Try it ::
Retype the forum thread below about early DallE-3 pictures word for word, keeping its spelling and punctuation unchanged.

Given passage ::

* * * * * * * * *

Here some of the early ajajajjj pictures with the DallE-3 models. I have not got any such ones for long time now… but lets have some fun. (don’t take it to serious, life is short…)
DallE don’t know how to realize a “Very moral person”, nonsens text shows up if no graphic data is linked to the token or meaning, i think. Tells something about us, because it uses our data. It made a perfect picture form a very in-moral character before. (No, it was not d d.)
This is one way to refuse to create a horror picture (NO blood and violence, i not create such pictures). It is actually the perfect picture, because it left everything to your fantasy and imagination. Keep your fantasy! don’t left all to AI.
When you post such thing problematic images, if you share every prompt for each image what prompt you used, really it can help us to understand better. And also we can try them modifying to get best result.
@polepole I will try, it is just for most i not have the prompts anymore. I try to reconstruct them from the filenames.

* * * * * * * * *

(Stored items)
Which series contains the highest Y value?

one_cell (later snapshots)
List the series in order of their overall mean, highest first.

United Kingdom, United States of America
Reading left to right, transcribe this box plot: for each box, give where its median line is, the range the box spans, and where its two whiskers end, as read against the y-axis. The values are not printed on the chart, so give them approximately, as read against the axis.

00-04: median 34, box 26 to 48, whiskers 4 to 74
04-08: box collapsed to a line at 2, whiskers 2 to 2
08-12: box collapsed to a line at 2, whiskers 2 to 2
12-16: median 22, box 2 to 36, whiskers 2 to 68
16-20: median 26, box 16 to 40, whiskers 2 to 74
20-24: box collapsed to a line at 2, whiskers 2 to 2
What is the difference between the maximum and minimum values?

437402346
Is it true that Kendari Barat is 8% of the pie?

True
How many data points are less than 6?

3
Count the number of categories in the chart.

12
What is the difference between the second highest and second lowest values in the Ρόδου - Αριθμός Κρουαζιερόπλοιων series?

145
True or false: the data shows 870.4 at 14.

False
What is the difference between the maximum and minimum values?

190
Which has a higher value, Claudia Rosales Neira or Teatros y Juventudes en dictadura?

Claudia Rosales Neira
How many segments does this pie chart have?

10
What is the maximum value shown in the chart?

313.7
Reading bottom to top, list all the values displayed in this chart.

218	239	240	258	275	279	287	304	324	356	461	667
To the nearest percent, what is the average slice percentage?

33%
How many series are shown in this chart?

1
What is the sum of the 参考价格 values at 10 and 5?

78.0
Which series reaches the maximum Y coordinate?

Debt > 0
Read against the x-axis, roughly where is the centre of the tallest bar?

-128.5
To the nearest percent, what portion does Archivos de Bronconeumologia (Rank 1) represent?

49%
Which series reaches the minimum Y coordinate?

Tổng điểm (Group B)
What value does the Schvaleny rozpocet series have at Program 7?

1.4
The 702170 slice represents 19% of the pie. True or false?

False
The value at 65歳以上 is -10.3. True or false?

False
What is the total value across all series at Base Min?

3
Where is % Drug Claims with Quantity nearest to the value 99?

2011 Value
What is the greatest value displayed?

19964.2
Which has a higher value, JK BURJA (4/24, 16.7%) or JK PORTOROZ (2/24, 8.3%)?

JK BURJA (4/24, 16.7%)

* * * * * * * * *

Task solution ::
Here some of the early ajajajjj pictures with the DallE-3 models. I have not got any such ones for long time now… but lets have some fun. (don’t take it to serious, life is short…)
DallE don’t know how to realize a “Very moral person”, nonsens text shows up if no graphic data is linked to the token or meaning, i think. Tells something about us, because it uses our data. It made a perfect picture form a very in-moral character before. (No, it was not d d.)
This is one way to refuse to create a horror picture (NO blood and violence, i not create such pictures). It is actually the perfect picture, because it left everything to your fantasy and imagination. Keep your fantasy! don’t left all to AI.
When you post such thing problematic images, if you share every prompt for each image what prompt you used, really it can help us to understand better. And also we can try them modifying to get best result.
@polepole I will try, it is just for most i not have the prompts anymore. I try to reconstruct them from the filenames.